( ENSPIRE Exclusive ) The Things That Went On ‘Behind The Movement’ Will Come To Light Thanks To TV One’s Original Film
Black History Month comes and goes so fast for those who aren’t, well…black and as an African American woman nothing makes me prouder than embracing the history and strength of my ancestors; however, I get the honor of doing so 365 days of the year. This doesn’t mean that I know all the historical facts about my culture. The truth is, I am not nearly as knowledgeable as I’d like to be about the great heroes who have paved the way for me. For those of you not cognizant of African American history, there was a time where knowing how to read as an African American resulted in your death.
Things are by no means perfect now, but the things African Americans had to endure in the not so distant past are incomparably agonizing. In an effort to blanket the truth about the host of heroes in Black History our educational system tends to purposely miss the mark. They then breed generalizations and stereotypes which leave not only the African American community but the world, misinformed on the noble distinctions associated with our true history. No tea, just honest shade.
That is why I am thrilled about the original and empowering film “Behind the Movement” premiering on TV One Sunday, February 11th. Not only does the film give you a glimpse into those things we didn’t know took place, you are inclined to see the value and importance of taking a stance for what is right.
Set during the tumultuous Civil Rights era, Behind the Movement offers a closer look at how Rosa Parks’ refusal to give up her seat on a bus to a white passenger launched the history-making Montgomery Bus Boycott.

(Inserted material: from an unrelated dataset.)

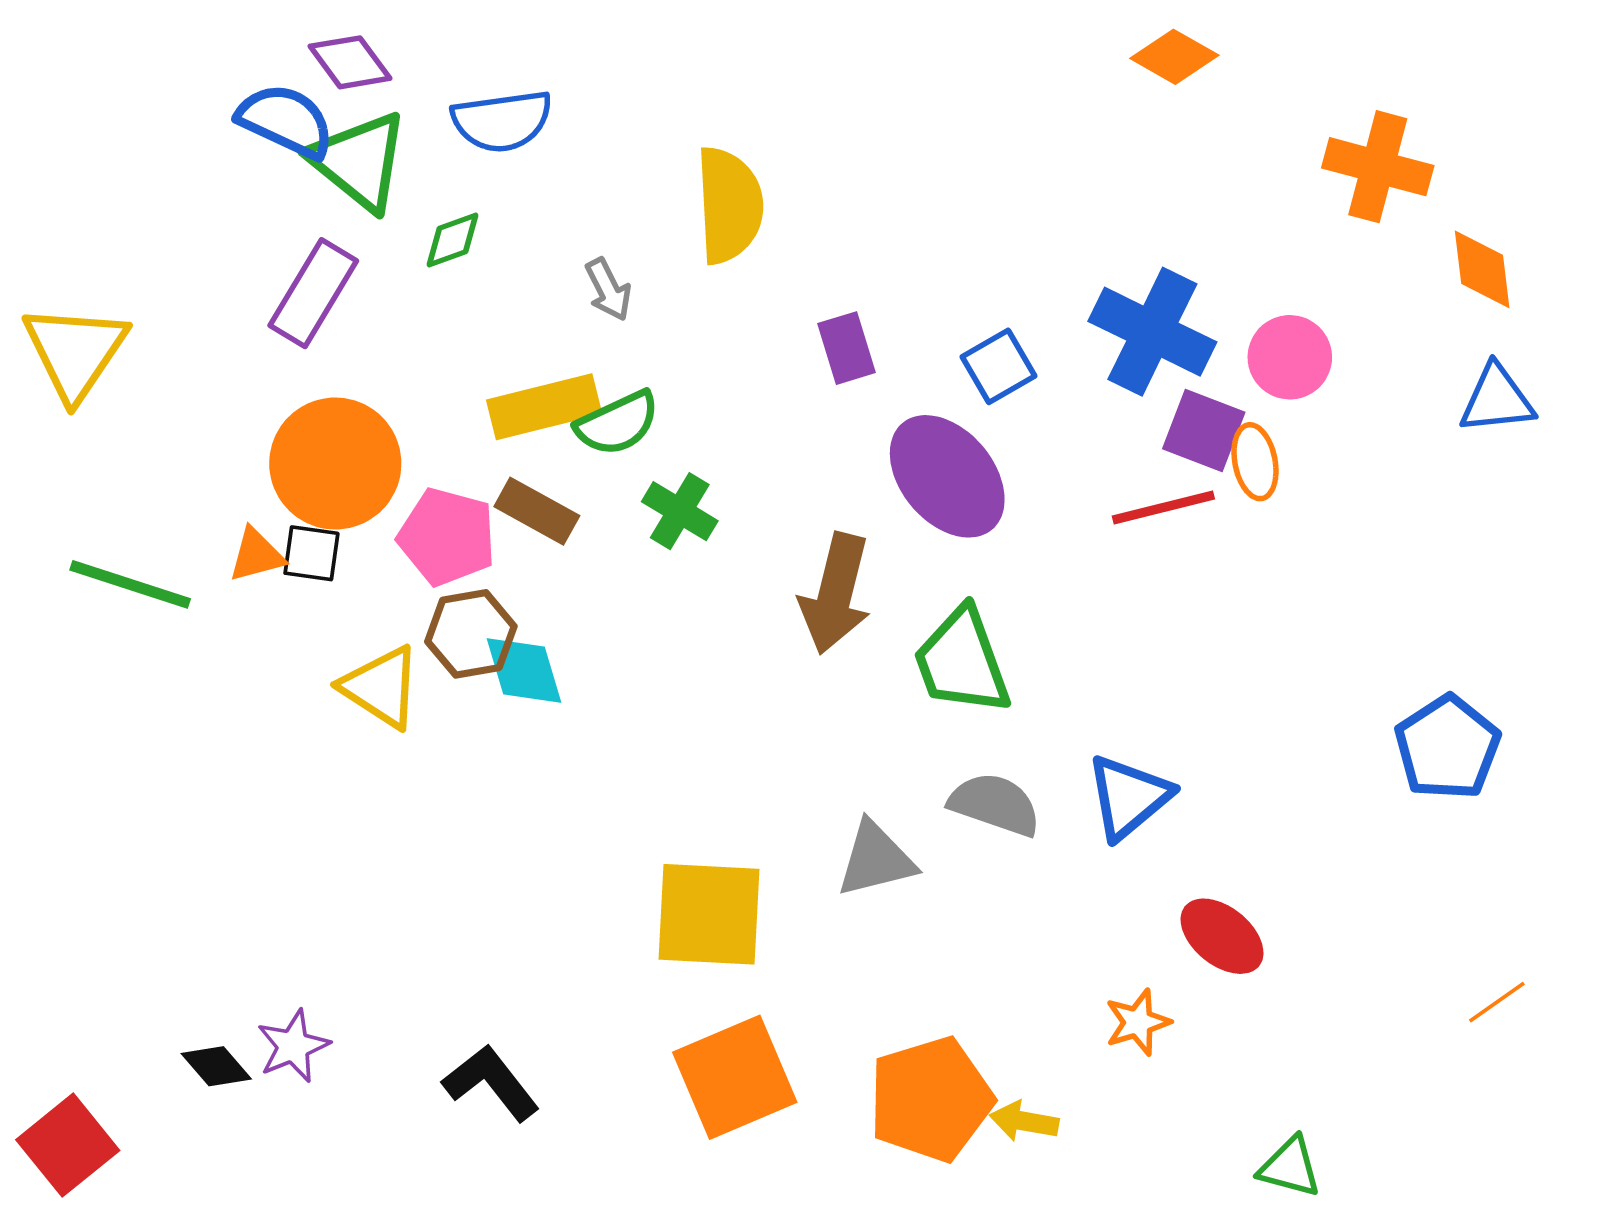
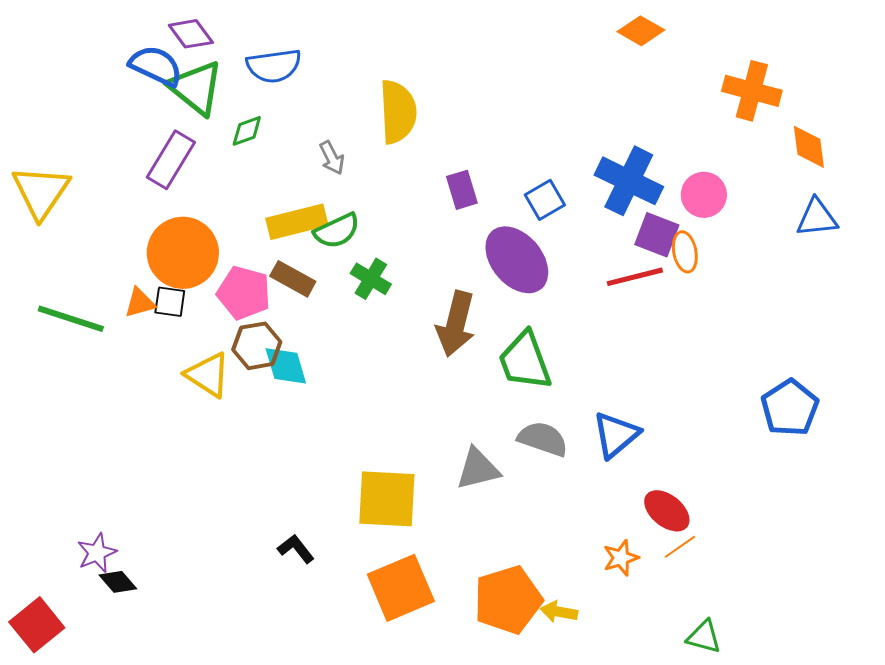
orange line: (1497, 1002) -> (680, 547), moved
purple star: (293, 1046) -> (97, 553), moved
black L-shape: (491, 1083) -> (296, 549), moved, size x0.7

This film is the exemplification of the phrase “You think you know, but you have no idea.”
The original film, starring Meta Golding as Rosa Parks, Loretta Devine as Jo Ann Robinson, Isaiah Washington as Edgar “E.D. Nixon” and Roger Guenveur Smith as Raymond Parks, features the actual bus where Rosa Parks’ refusal to give up her bus seat to a white passenger on December 1, 1955, spiraled into the historic Montgomery Bus Boycott. Playing such a monumental figure such as Rosa Parks looks easy as Meta is almost a carbon copy of the civil rights activist, but actress Meta Golding admitted that there were things she didn’t know about Mrs. Parks as well:
Of course I knew who Rosa Parks was and what she did, but I didn’t know anything about her past. I knew about her image. I didn’t know that she was a seasoned activist before giving up her seat in 1955. I didn’t know that she was the secretary of the NAACP. Mrs.Parks was a woman of faith and she gained a lot of her strength from her faith.
Meta Golding as Rosa Parks and the historical bus Rosa Parks refused to give up her seat in.
The network says, “Premiering during Black History Month, this original made-for-television movie honors the contributions of many unsung heroes of this watershed moment in the Civil Rights struggle. The film recounts the inner workings and behind the scenes preparation that took place during three intense days between the fateful evening when Parks refused to give up her seat through the launch of this significant protest. While Dr. Martin Luther King Jr. was a prominent leader of the Montgomery Bus Boycott, there was a chorus of lesser-known heroes, including Rosa Parks, who galvanized the most successful boycott of its time.”
(Almost Spoiler Alert) The beauty I saw represented in this film is captivating and monumental and a must-see. You will fall in love with the way each actor and actress embody our real-life heroes. What will also give you chills are the unending unification of community leaders pulling together and sticking together behind the scenes to ensure that their voices were heard.
Actress Loretta Divine who plays Jo Ann Robinson was so moved by her character that she stated:
The character I played was so riveted to her cause and she was such a vocal woman that I aspire to be like her.
Isaiah Washington feels that this movie will aid in the projection of our movements current trajectory as these hidden figures emboldened him to transform himself for his role as Edgar E.D. Nixon.
I felt an unbelievable duty to not only the heroes we are aware of, but an insatiable duty to try to get it as right as possible for these unbelievable leaders that we weren’t told about.
During Black History Month enlightening knowledge about African American culture is celebrated and embraced by those who are seeking out the truth and or interested in the beauty of other cultures outside of what a textbook teaches. My suggestion: Tap a friend on the shoulder who may need to be enlightened and suggest this riveting film to them. Behind the Movement premieres on TV One Sunday, February 11 at 7/8C.
Behind the Movement is written by Katrina M. O’Gilvie and directed by Aric Avelino. The film is produced for TV One by Eric Tomosunas, Keith Neal, James Seppelfrick and Darien Baldwin for Swirl Films. Casting is provided by Leah Daniels-Butler and George Pierre. For TV One, Karen Peterkin is Director of Scripted Original Programming and shares Executive in charge of production duties with Tia A. Smith, Sr. Director of Original Programming & Production. Donyell McCullough is Senior Director of Talent & Casting; Robyn Greene-Arrington is VP of Original Programming, and D’Angela Proctor is Head of Original Programming and Production.